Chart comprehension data
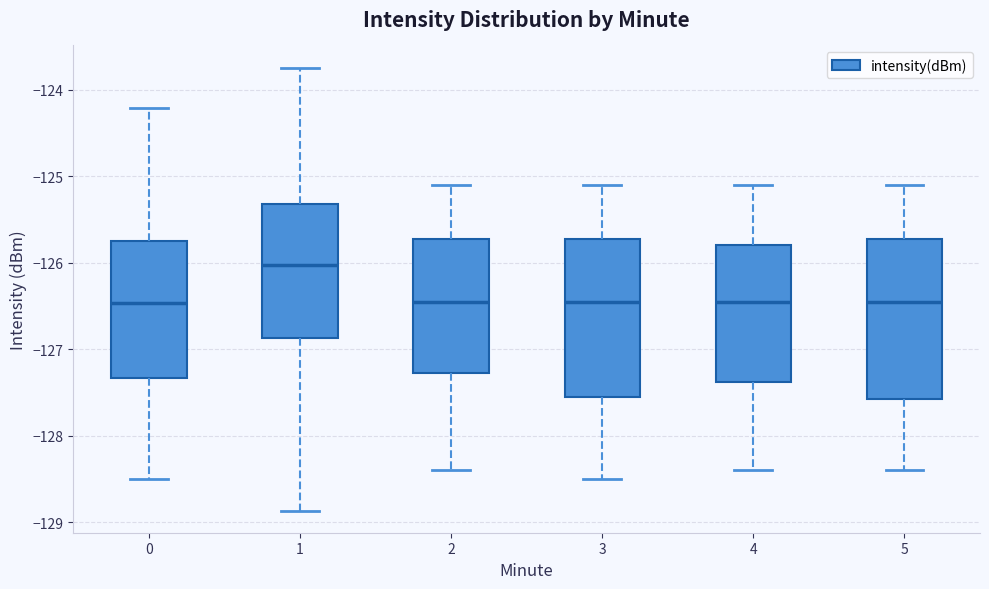

Which box has the highest median line?

1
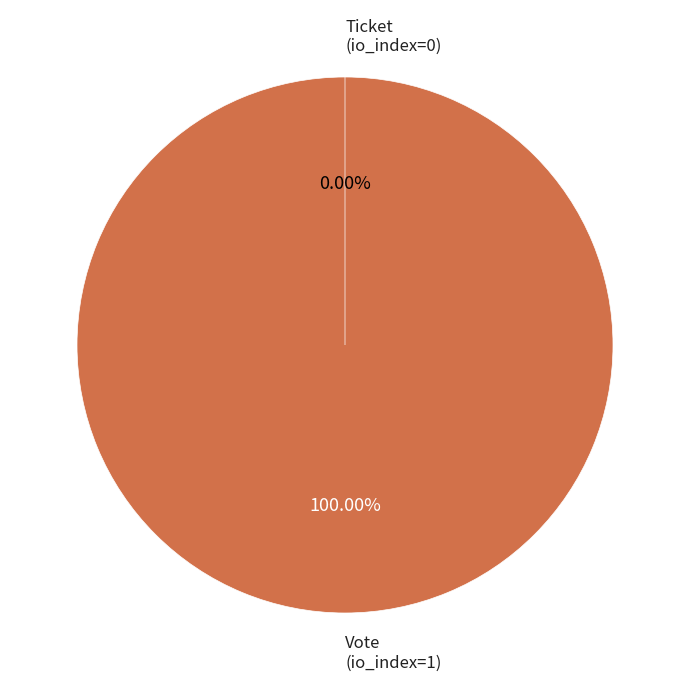

Between Ticket
(io_index=0) and Vote
(io_index=1), which is larger?

Vote
(io_index=1)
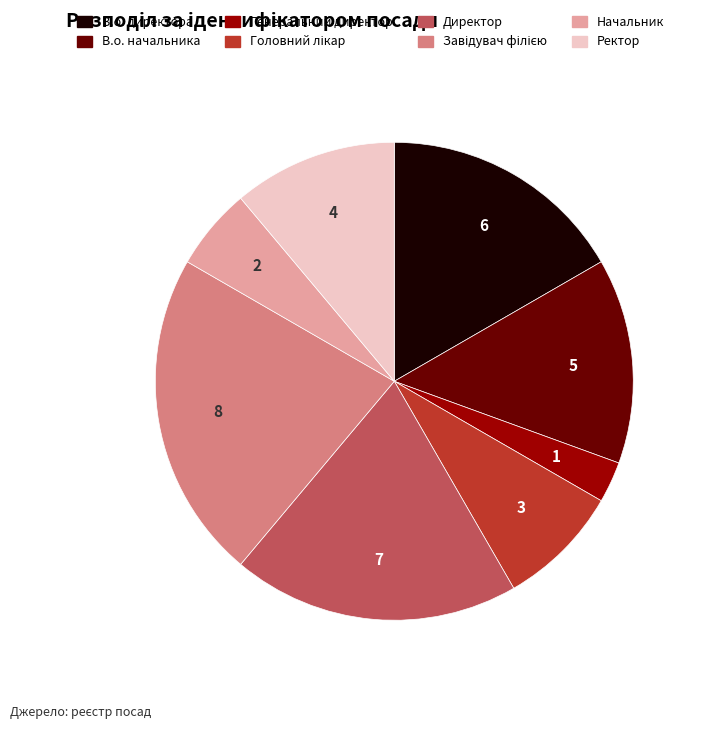

What is the smallest slice in the pie chart?

Генеральний директор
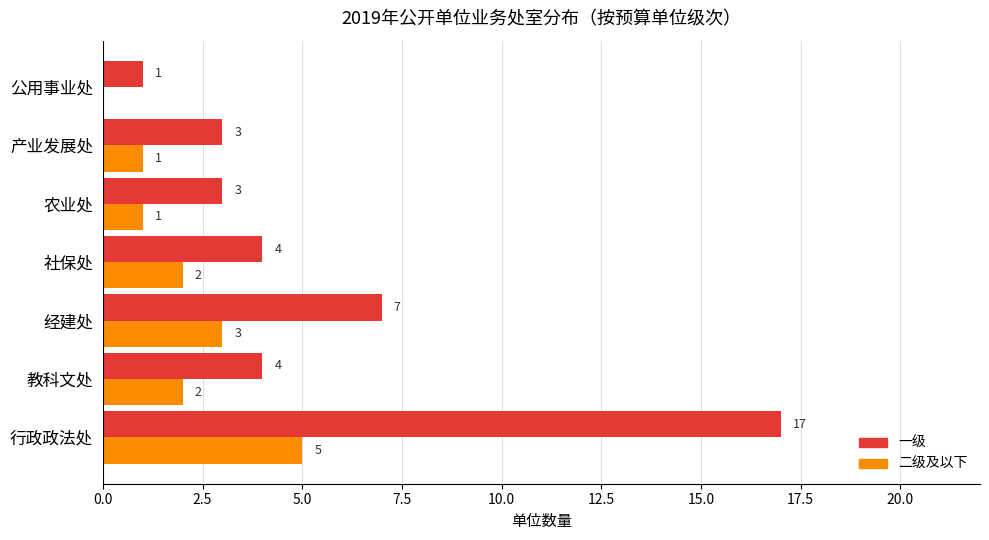

Which series has the largest range (max minus min)?

一级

**What the exercise asks:** Reproduce the listing above word for word, leaving out the pictures.

**Written reply:**
Which box has the highest median line?

1

Between Ticket
(io_index=0) and Vote
(io_index=1), which is larger?

Vote
(io_index=1)

What is the smallest slice in the pie chart?

Генеральний директор

Which series has the largest range (max minus min)?

一级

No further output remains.